# DATA SHOWN
━━━━━━━━━━━━━━━━━━━━
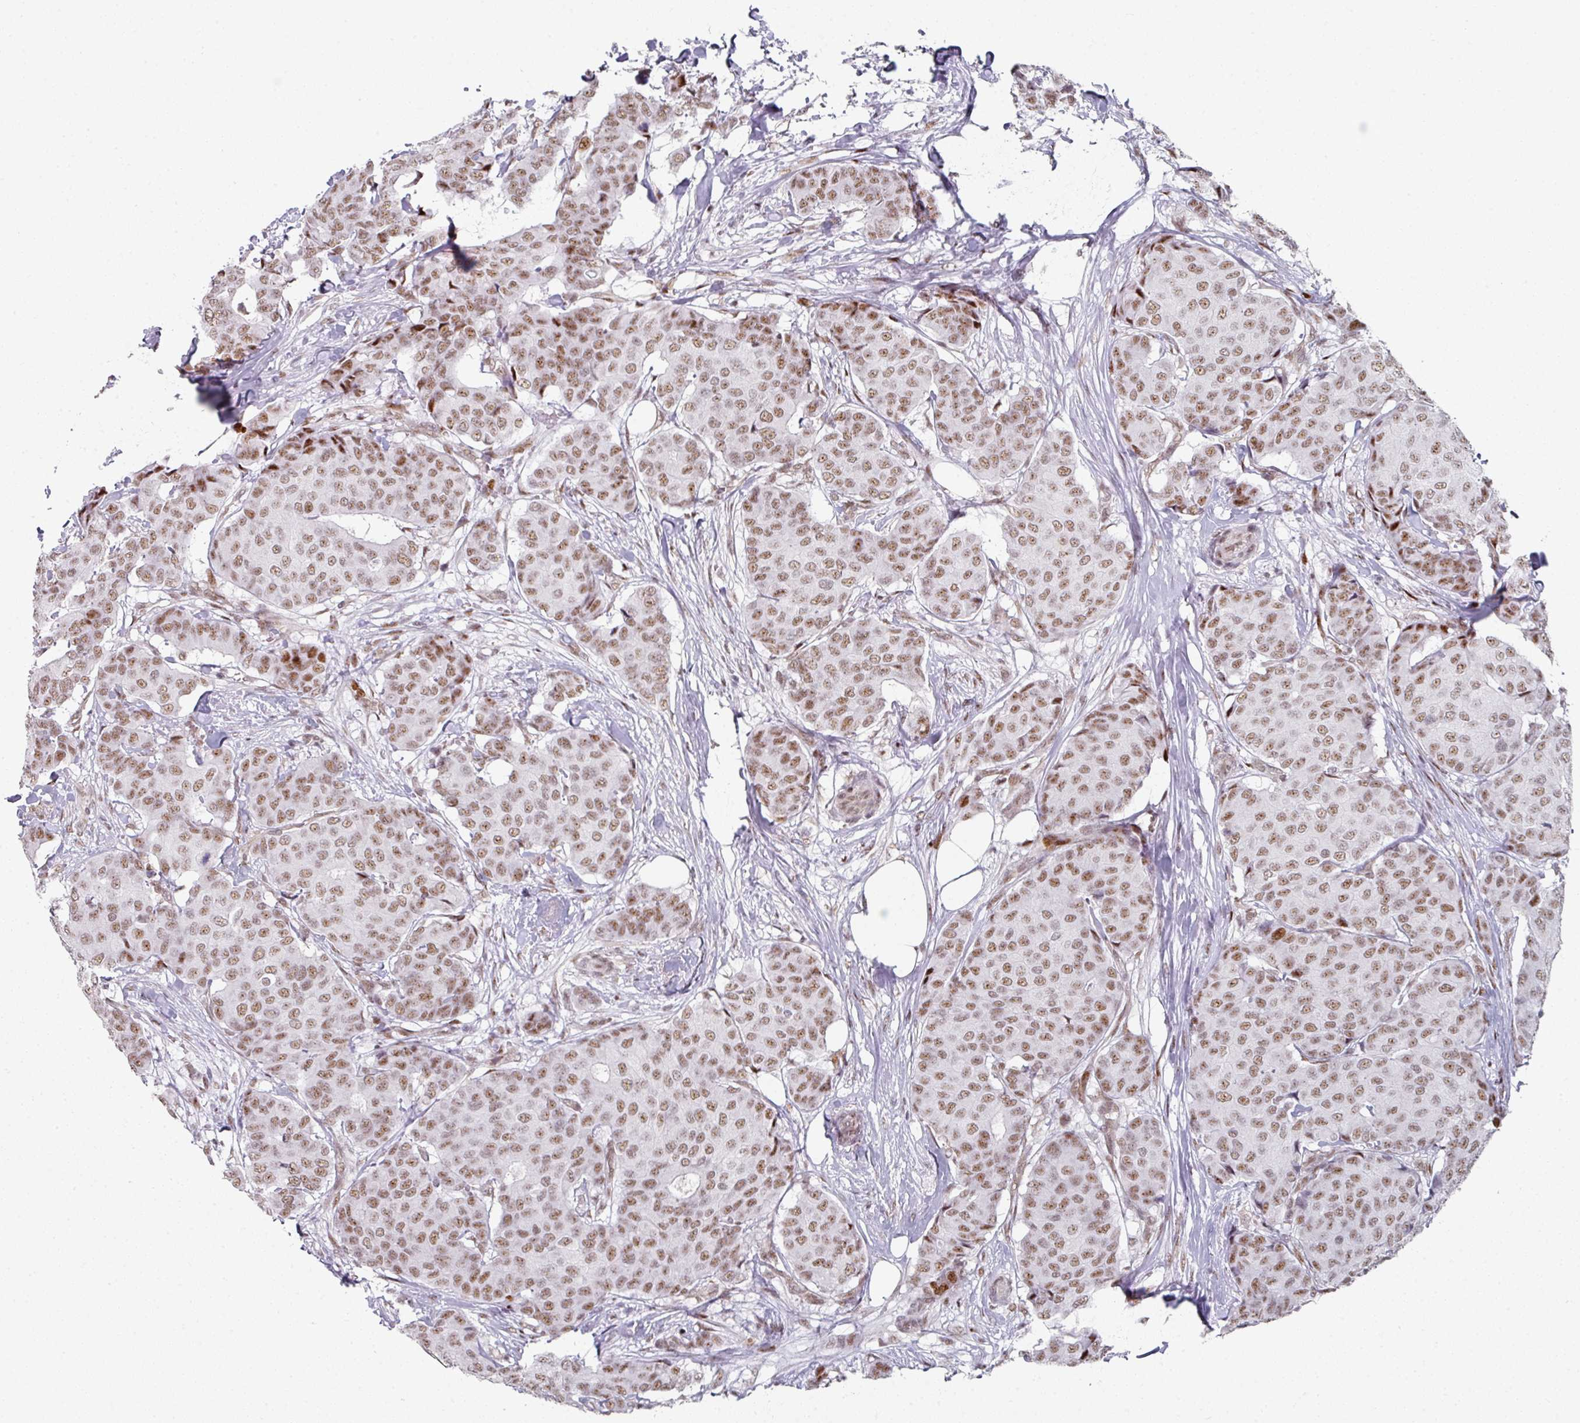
{"staining": {"intensity": "moderate", "quantity": ">75%", "location": "nuclear"}, "tissue": "breast cancer", "cell_type": "Tumor cells", "image_type": "cancer", "snomed": [{"axis": "morphology", "description": "Duct carcinoma"}, {"axis": "topography", "description": "Breast"}], "caption": "Immunohistochemistry (IHC) histopathology image of neoplastic tissue: infiltrating ductal carcinoma (breast) stained using IHC demonstrates medium levels of moderate protein expression localized specifically in the nuclear of tumor cells, appearing as a nuclear brown color.", "gene": "SF3B5", "patient": {"sex": "female", "age": 75}}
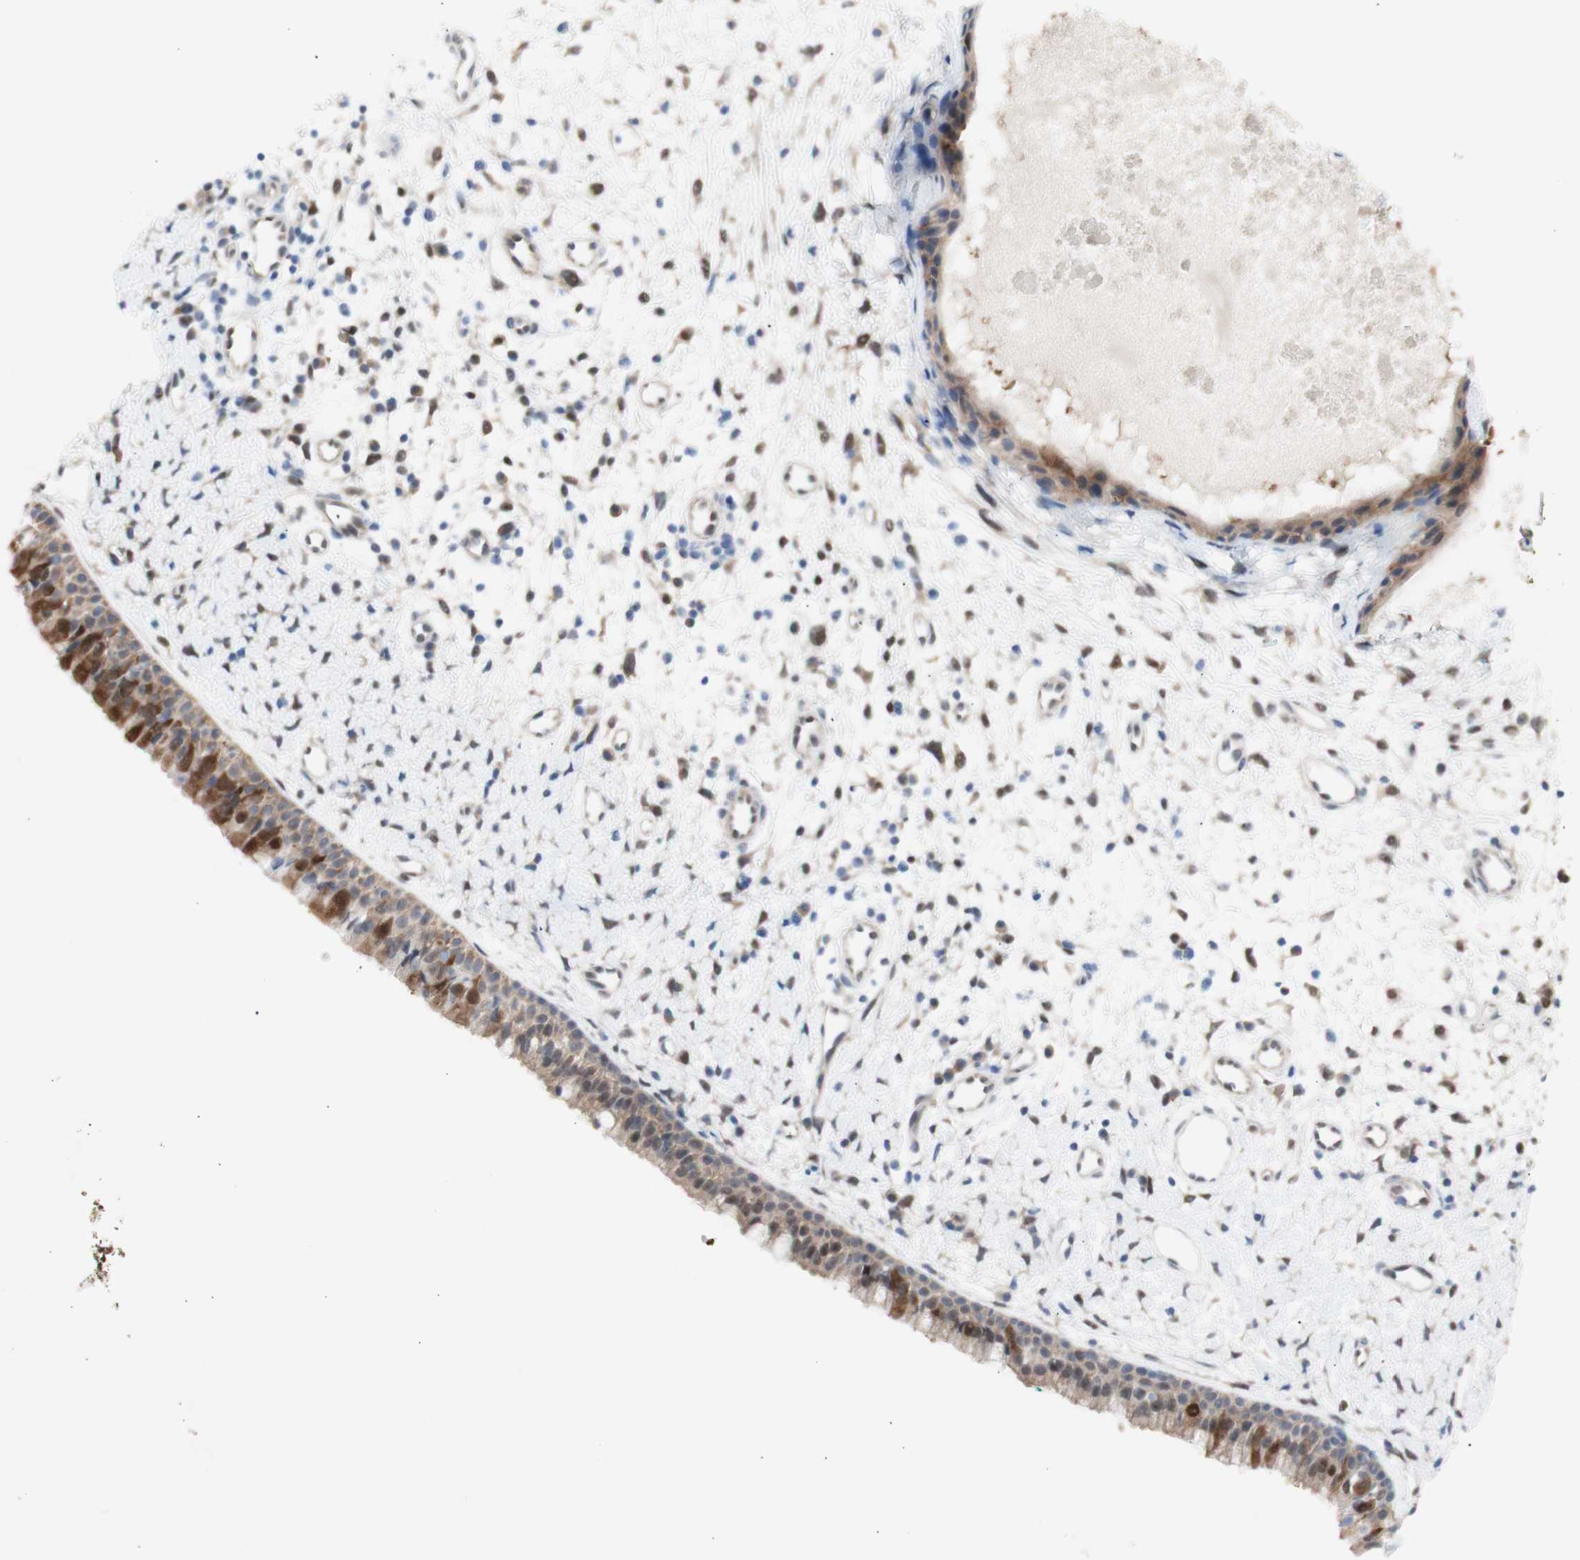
{"staining": {"intensity": "moderate", "quantity": ">75%", "location": "cytoplasmic/membranous"}, "tissue": "nasopharynx", "cell_type": "Respiratory epithelial cells", "image_type": "normal", "snomed": [{"axis": "morphology", "description": "Normal tissue, NOS"}, {"axis": "topography", "description": "Nasopharynx"}], "caption": "Immunohistochemical staining of unremarkable nasopharynx displays medium levels of moderate cytoplasmic/membranous staining in about >75% of respiratory epithelial cells. (Brightfield microscopy of DAB IHC at high magnification).", "gene": "PRMT5", "patient": {"sex": "male", "age": 22}}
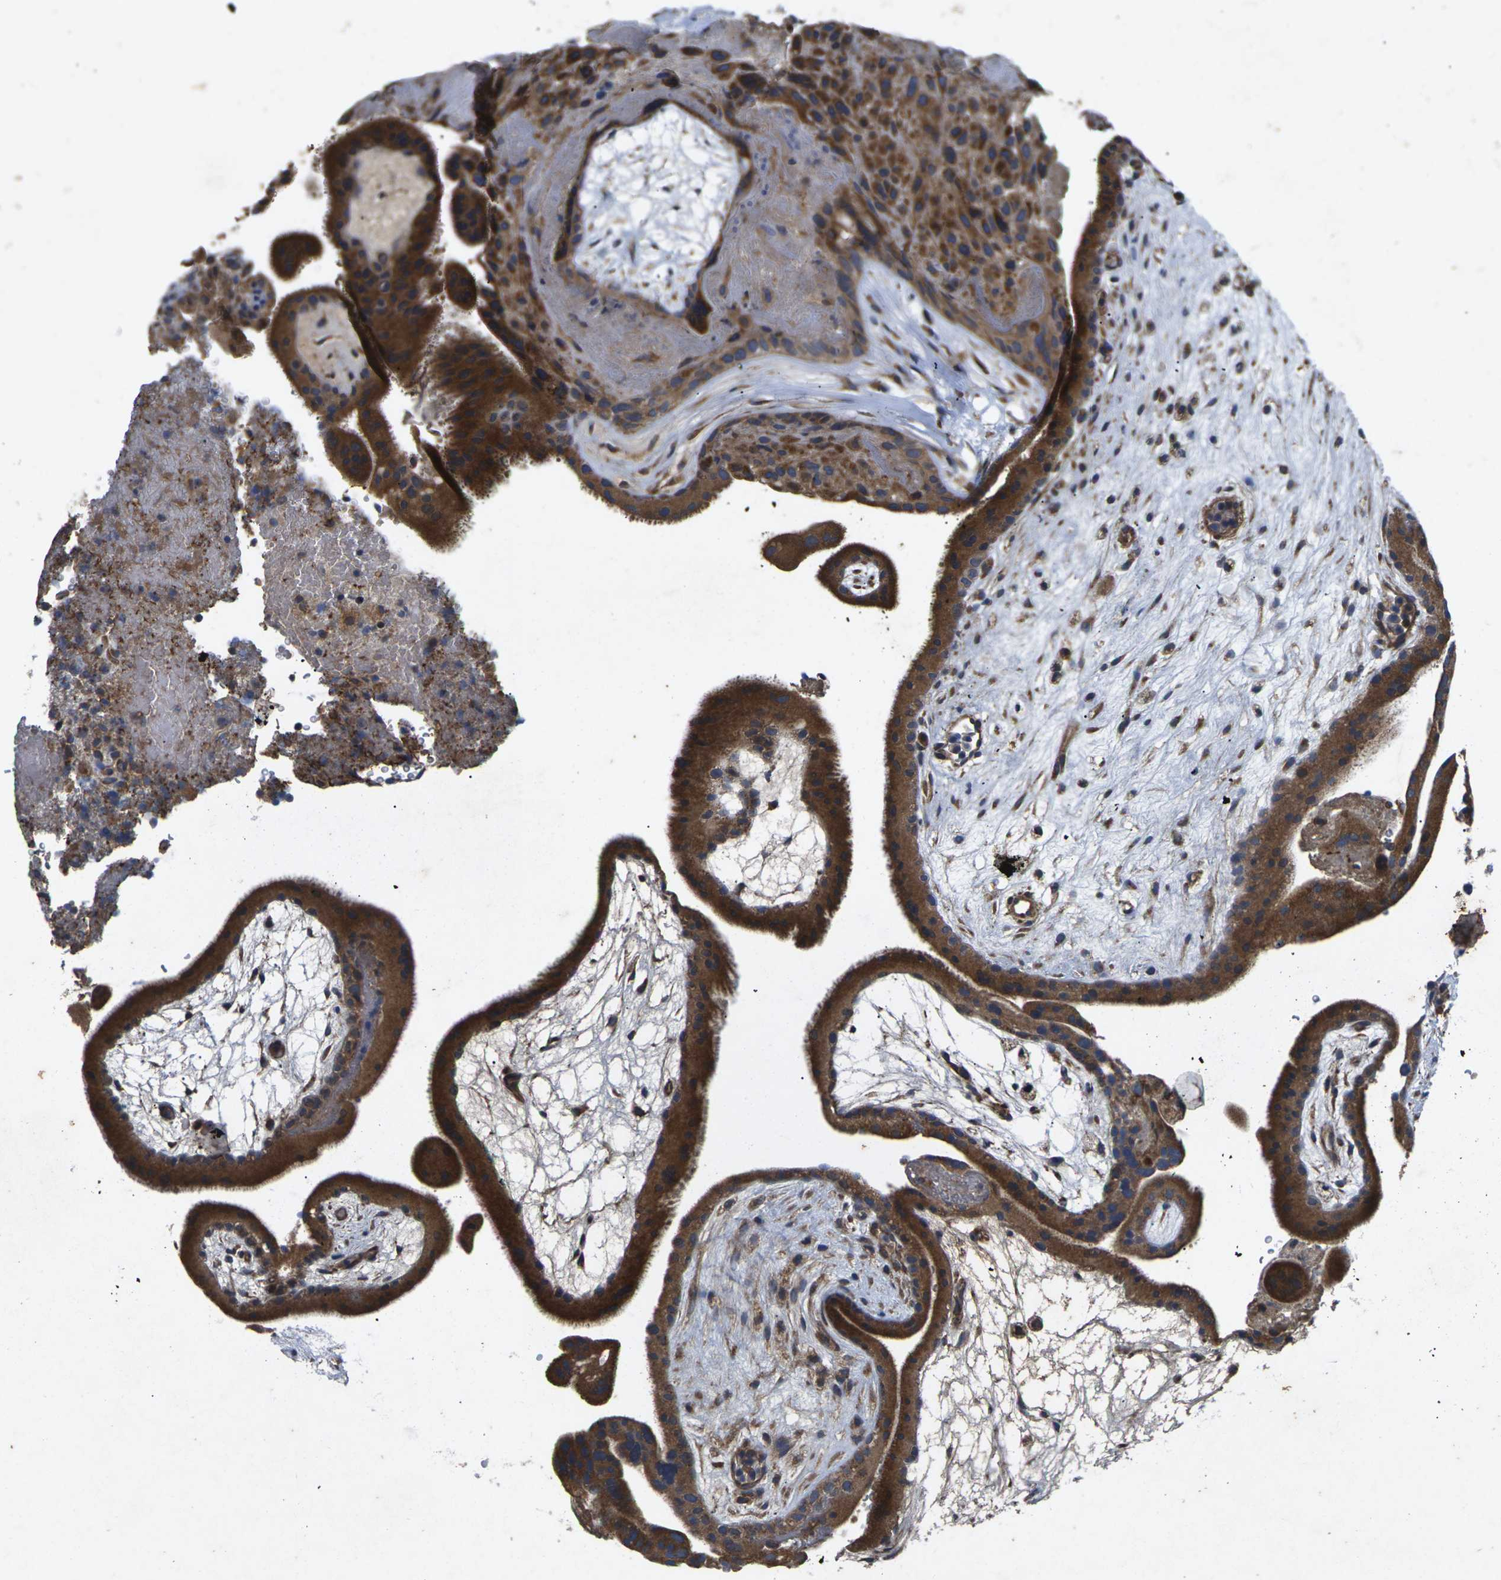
{"staining": {"intensity": "strong", "quantity": ">75%", "location": "cytoplasmic/membranous"}, "tissue": "placenta", "cell_type": "Trophoblastic cells", "image_type": "normal", "snomed": [{"axis": "morphology", "description": "Normal tissue, NOS"}, {"axis": "topography", "description": "Placenta"}], "caption": "Immunohistochemical staining of benign human placenta exhibits high levels of strong cytoplasmic/membranous staining in approximately >75% of trophoblastic cells. The protein of interest is shown in brown color, while the nuclei are stained blue.", "gene": "KIF1B", "patient": {"sex": "female", "age": 19}}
━━━━━━━━━━━━━━━━━━━━
# REQUIRED WORK
Repeat the data word for word, minus any pictures.

# RESULT OF THIS EXERCISE
{"staining": {"intensity": "moderate", "quantity": ">75%", "location": "nuclear"}, "tissue": "breast cancer", "cell_type": "Tumor cells", "image_type": "cancer", "snomed": [{"axis": "morphology", "description": "Duct carcinoma"}, {"axis": "topography", "description": "Breast"}], "caption": "Immunohistochemistry (IHC) histopathology image of neoplastic tissue: infiltrating ductal carcinoma (breast) stained using IHC demonstrates medium levels of moderate protein expression localized specifically in the nuclear of tumor cells, appearing as a nuclear brown color.", "gene": "SF3B5", "patient": {"sex": "female", "age": 75}}
{"staining": {"intensity": "moderate", "quantity": ">75%", "location": "cytoplasmic/membranous"}, "tissue": "nasopharynx", "cell_type": "Respiratory epithelial cells", "image_type": "normal", "snomed": [{"axis": "morphology", "description": "Normal tissue, NOS"}, {"axis": "topography", "description": "Nasopharynx"}], "caption": "Immunohistochemical staining of unremarkable nasopharynx displays medium levels of moderate cytoplasmic/membranous staining in about >75% of respiratory epithelial cells. (Brightfield microscopy of DAB IHC at high magnification).", "gene": "PRMT5", "patient": {"sex": "male", "age": 22}}
{"staining": {"intensity": "strong", "quantity": ">75%", "location": "cytoplasmic/membranous"}, "tissue": "placenta", "cell_type": "Trophoblastic cells", "image_type": "normal", "snomed": [{"axis": "morphology", "description": "Normal tissue, NOS"}, {"axis": "topography", "description": "Placenta"}], "caption": "Immunohistochemical staining of benign human placenta exhibits high levels of strong cytoplasmic/membranous staining in approximately >75% of trophoblastic cells. The protein of interest is shown in brown color, while the nuclei are stained blue.", "gene": "KIF1B", "patient": {"sex": "female", "age": 19}}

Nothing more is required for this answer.